Yes, small and mid-size businesses want their phone systems affordable. Just as important, though, is their need for simplicity. For SMBs with no technical staff and little interest in the nitty-gritty details of telephony, ease-of-use has to be a top priority.
Up to now, San Jose, Calif.-based Virtual PBX has gotten them half way there, with Internet-based inbound calling that offered many of the basic business tools including, voicemail, fax and call forwarding. The solution wasn’t as simple as it could have been, though, as users still had to line up secondary vendors to provide the dial tone.
Now the company is closing the loop with Virtual PBX Complete. As the name suggests, the new offering provides for both inbound and outbound calling, a complete phone system under a single banner.
“Customers love our features, but they also want to get that underlying phone service from us,” said COO Greg Brashier. “They want to have a single phone service.”
Founded in 1997, Virtual PBX claims tens of thousands of customers for its hosted PBX services. While it is advertising its new product as “cloud based,” the company has effectively been working the cloud model for years, hosting not through copper wire but through the Internet.
Most customers won’t be concerned with the engineering subtleties, though: They just want something that it easy to use.
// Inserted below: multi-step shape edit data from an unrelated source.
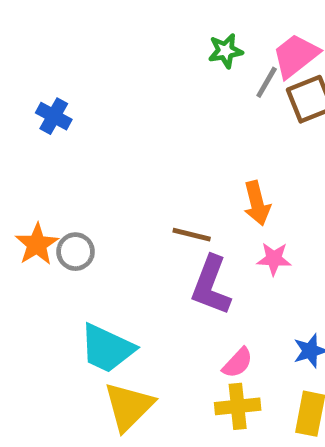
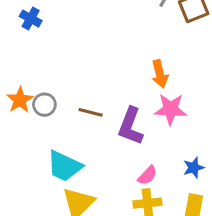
brown line: (192, 235) -> (91, 112), moved
pink star: (274, 259) -> (171, 109), size x1.5

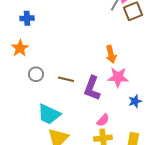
blue cross: (31, 19) -> (27, 18), turned -32
orange star: (20, 100) -> (20, 48), moved
blue star: (194, 168) -> (135, 101), moved

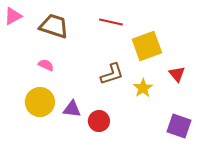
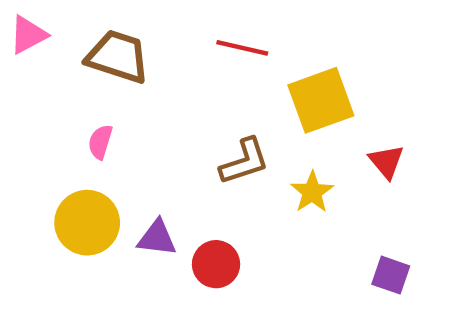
pink semicircle: (46, 65) -> (100, 142), turned -98
purple square: (179, 126) -> (391, 275), size x0.7

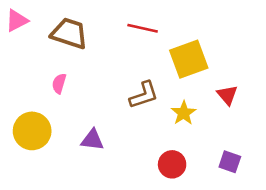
yellow circle: (87, 223) -> (32, 131), moved
red circle: (216, 264) -> (172, 164), moved

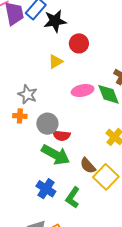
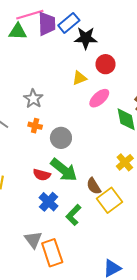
pink ellipse: (83, 90) -> (99, 98), moved, turned -40
gray star: (27, 94) -> (33, 99), moved
red semicircle: (62, 135) -> (42, 175), moved

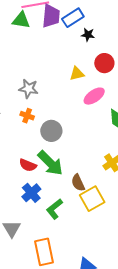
black star: (86, 38) -> (88, 35), size x0.6
gray star: (33, 99) -> (29, 89), turned -30
orange rectangle: (52, 253) -> (44, 252), moved

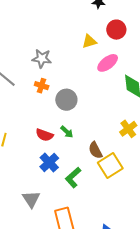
green arrow: (50, 163) -> (67, 132), size x0.5

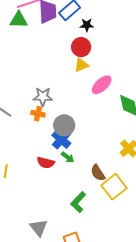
red circle: (116, 30) -> (81, 47), moved
gray star: (42, 59) -> (43, 97), moved
blue cross: (49, 162) -> (61, 139), moved

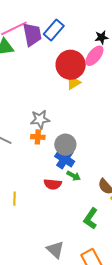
black star: (87, 25) -> (102, 37), moved
red circle: (81, 47) -> (71, 65), size x1.5
pink ellipse: (102, 85) -> (94, 56), moved

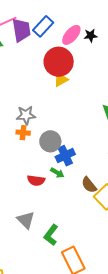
pink ellipse: (94, 56) -> (71, 35), moved
blue cross: (65, 159) -> (65, 156), moved, turned 30
green L-shape: (91, 218) -> (51, 235), moved
gray triangle: (55, 250) -> (26, 220), moved

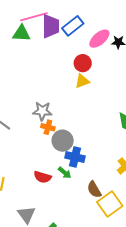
red circle: (59, 62) -> (83, 63), size x0.6
orange cross: (23, 133) -> (48, 127), moved
blue cross: (65, 156) -> (75, 157), turned 30

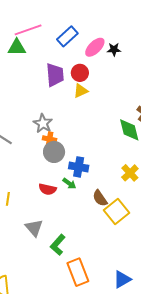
purple trapezoid: (51, 26) -> (55, 75), moved
gray star: (42, 111) -> (43, 123), turned 30
gray circle: (63, 141) -> (54, 152), moved

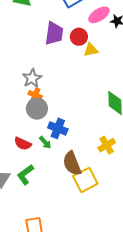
yellow triangle: (81, 91) -> (91, 50), moved
brown semicircle: (100, 198) -> (72, 163), size x1.4
green L-shape: (58, 245) -> (25, 175), moved

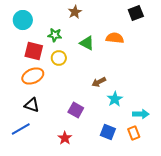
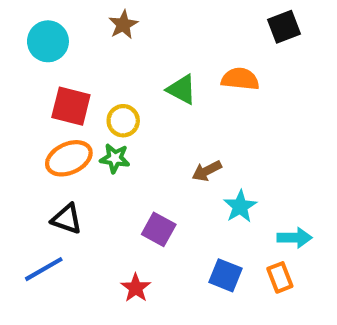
brown star: (75, 12) -> (123, 25), moved
green star: (55, 35) -> (115, 158), moved

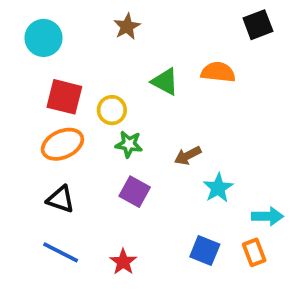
brown star: (123, 25) -> (127, 27), moved
green star: (115, 158) -> (129, 144), moved
purple square: (159, 229) -> (135, 192), moved
blue line: (44, 269) -> (61, 252), moved, turned 57

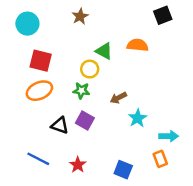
yellow circle: (112, 110) -> (90, 69), moved
black triangle: (61, 199) -> (60, 125), moved
blue square: (205, 250) -> (123, 170), moved

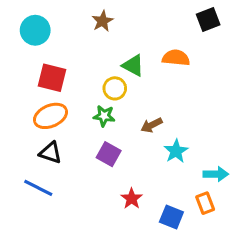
black triangle: (60, 125) -> (51, 153), moved
blue line: (38, 159) -> (38, 188), moved
red star: (78, 165) -> (132, 199), moved
blue square: (123, 170) -> (171, 217), moved

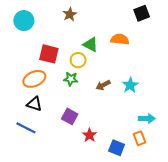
red square: (52, 78) -> (49, 54), moved
cyan star: (176, 151) -> (130, 85), moved
purple square: (109, 154) -> (70, 116), moved

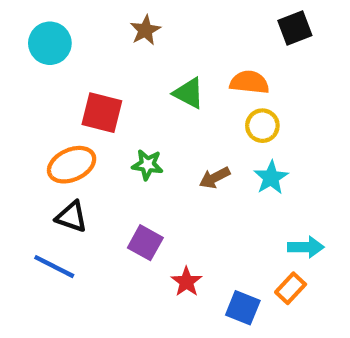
yellow circle: (78, 60) -> (262, 126), moved
orange rectangle: (140, 138) -> (291, 288), turned 64

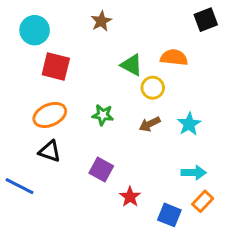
red square: (102, 113) -> (56, 67), moved
yellow circle: (262, 126) -> (153, 88), moved
cyan arrow: (306, 247) -> (194, 173), moved
blue line: (54, 267) -> (19, 186), moved

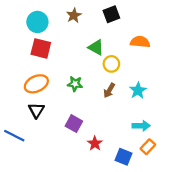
black square: (206, 20) -> (111, 14), moved
cyan circle: (35, 30) -> (37, 22), moved
orange semicircle: (174, 57) -> (140, 42), moved
brown arrow: (150, 124) -> (109, 90), turned -32
black triangle: (50, 151) -> (36, 110), turned 42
The driving force behind Virtual PBX Complete is simplicity, freeing up users from having to work with multiple providers. That same ease-of-use sensibility is incorporated into the system itself, with engineers working to smooth the path to implementation, a path that has sometimes proved problematic.
“For most companies, trying to get a VoIP phone is an exercise in difficulty,” Brashier said. “It isn’t quite as bad as hooking up a PBX phone switch, but you still need to know a lot to get there. Our customers are small businesses, and they don’t have IT people on staff to think about these things.”
Virtual PBX instead offers plug and play installation, designed to get people up and running with minimal fuss. “When somebody orders a phone from us, they set up the system online, and we’ll ship the phones already registered to an extension. All they need to do is plug the receiver into the base unit and plug the thing into an Internet port,” Brashier said. From there the phone self-configures and the whole thing is up and running.
The system comes with two pricing programs. For $20 per month per user, a customer gets unlimited calling and a full suite of PBX features. For SMBs who expect less intensive calling time, a reduced plan goes for $10 per user per month.
That two-tiered system is intended to redress a long-standing inequity in the way phone systems are priced, Brashier said. By charging everyone a single fee, “what the world has been doing at $40 a month is to subsidize their heavy users by charging light users same $40 a month,” Brashier said. Smaller users pay too much, to keep the price down for bigger users. A two-tier plan is inherently fairer, Brashier said.
Even keeping all of this in mind, Virtual PBX executives recognized that not everyone will be tempted by the new all-in-one system. They therefore are allowing existing customers to keep their present service, with the option of adding on the fuller feature set at their discretion. Alternately, they may choose to migrate their existing setups entirely to the new system.
“Our philosophy is to give everybody the power to do what they want to do,” Brashier said.
While simplicity may be the watchword here, this notion of flexibility also has its place. Even though customers may find a package deal appealing, many still want the ability to shop around among best-of-breed solutions from alternate vendors. They don’t want to be tied to a single proprietary technology.
Virtual PBX treads that line with care. On the one hand, it is pushing the all-in-one proposition. At the same time it leaves some wiggle room through the use of open SIP peering, which enables customers to integrate products and services from different vendors.
“It allows us to sell to a varied customer base,” Brashier said. “We have a large number of users who want a single low-cost solution from a single vendor, but the world has proven again and again that it likes open systems.”
In the end, he predicted, “the packaged solutions will be the winner, because there is a larger audience that just does not want to think about all the moving parts.”